2

I've been tasked to dig through census data for things at the block level. After learning how to navigate AND find what i'm looking for I hit a snag. tabblock polygons (block level polygon) have an id consisting of a 15 length string,

ex: '471570001022022'

but the format from the census data is labelled:

'Block 2022, Block Group 2, Census Tract 1, Shelby County, Tennessee'

the block id is formatted: state-county-tract-group-block, with some leading zeros to make 15 characters. sscccttttggbbbb

Does anyone know a quick way to get this into a usable format? I thought i would ask before i spend my time trying to cook up a python script.

Thanks, gm

gm70560
  • 140
  • 11
  • from census:'Block 2022, Block Group 2, Census Tract 1, Shelby County, Tennessee', but i need it to read: '471570001022022'. – gm70560 Jan 31 '13 at 19:28
  • How do you get at the mapping between state and county names and their numerical representations? – Silas Ray Jan 31 '13 at 19:30

3 Answers3

1

well, i got it.

ex = 'Block 2022, Block Group 2, Census Tract 1, Shelby County, Tennessee'

new_id = '47157' + ex[40:len(ex)-26].zfill(4) + '0' + ex[24] + ex[6:10]
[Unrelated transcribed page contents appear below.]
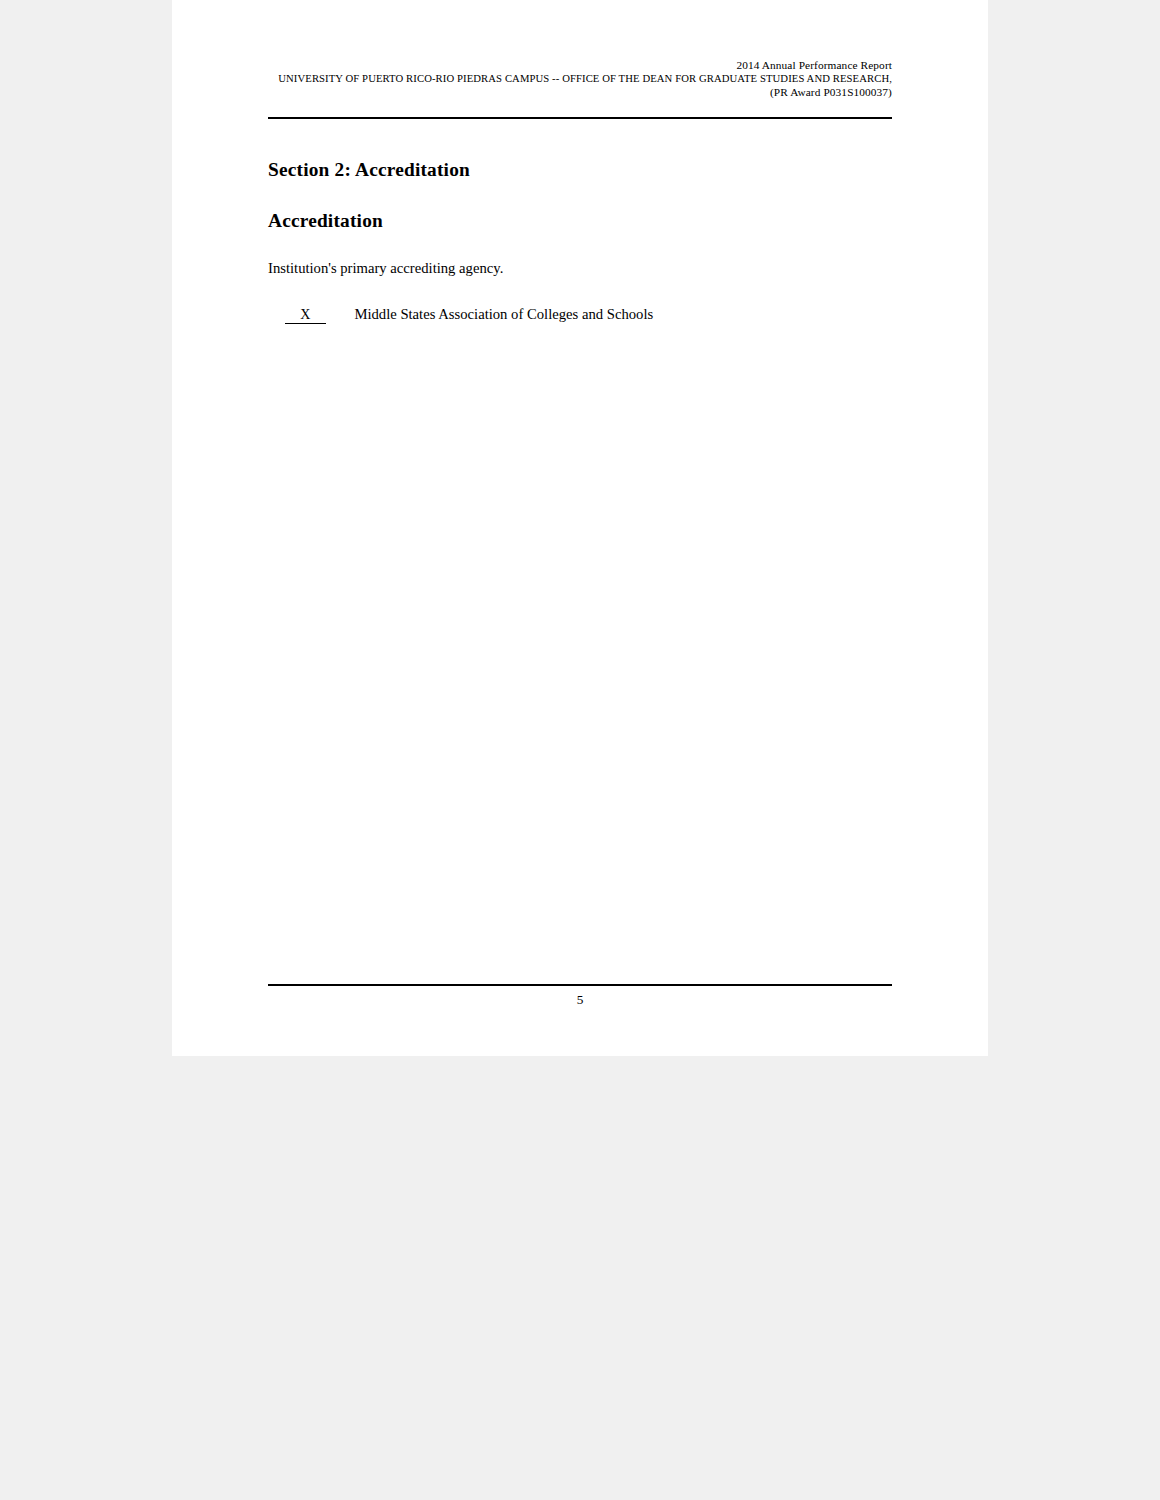2014 Annual Performance Report
University of Puerto Rico-Rio Piedras Campus -- Office of the Dean for Graduate Studies and Research,
(PR Award P031S100037)
Section 2: Accreditation
Accreditation
Institution's primary accrediting agency.
X
Middle States Association of Colleges and Schools
5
state and county values are constant; block groups only go to one digit (afaik).

gm70560
  • 140
  • 11
  • best answer: download the right format from the given options from the "fact finder" on the census page. The csv gives a properly formatted ID field. – gm70560 Feb 04 '13 at 21:12
  • plus: the format is ss-ccc-tttttt-bbbb (state, county, tract, block) and block group isn't present. working with that, i used a dict{} to find the tracts and give the proper format. then i scraped it when i found the download option. – gm70560 Feb 04 '13 at 21:14
1

Using struct might be neater

>>> import struct
>>> r = '471570001022022'
>>> f = '2s3s4s2s4s'
>>> struct.unpack(f, r)
('47', '157', '0001', '02', '2022')
>>> s, c, t, g, b = unpack(f, r)
>>> print s
47
sotapme
  • 4,695
  • 2
  • 19
  • 20
1

Assuming this data is correct, and you've parsed it in to two dictionaries, state_ids and county_ids, where the keys are the string representations for the entities and the values are the numerical representations as strings:

def get_tabblock_id(tabblock_string):
    block, block_group, tract, county, state = re.match('Block (\\d+), Block Group (\\d+), Census Tract (\\d+), (.+), (.+)', tabblock_string).groups()
    return state_ids[state].zfill(2) + county_ids[county].zfill(3) + tract.zfill(4) + block_group.zfill(2) + block.zfill(4)
Silas Ray
  • 25,682
  • 5
  • 48
  • 63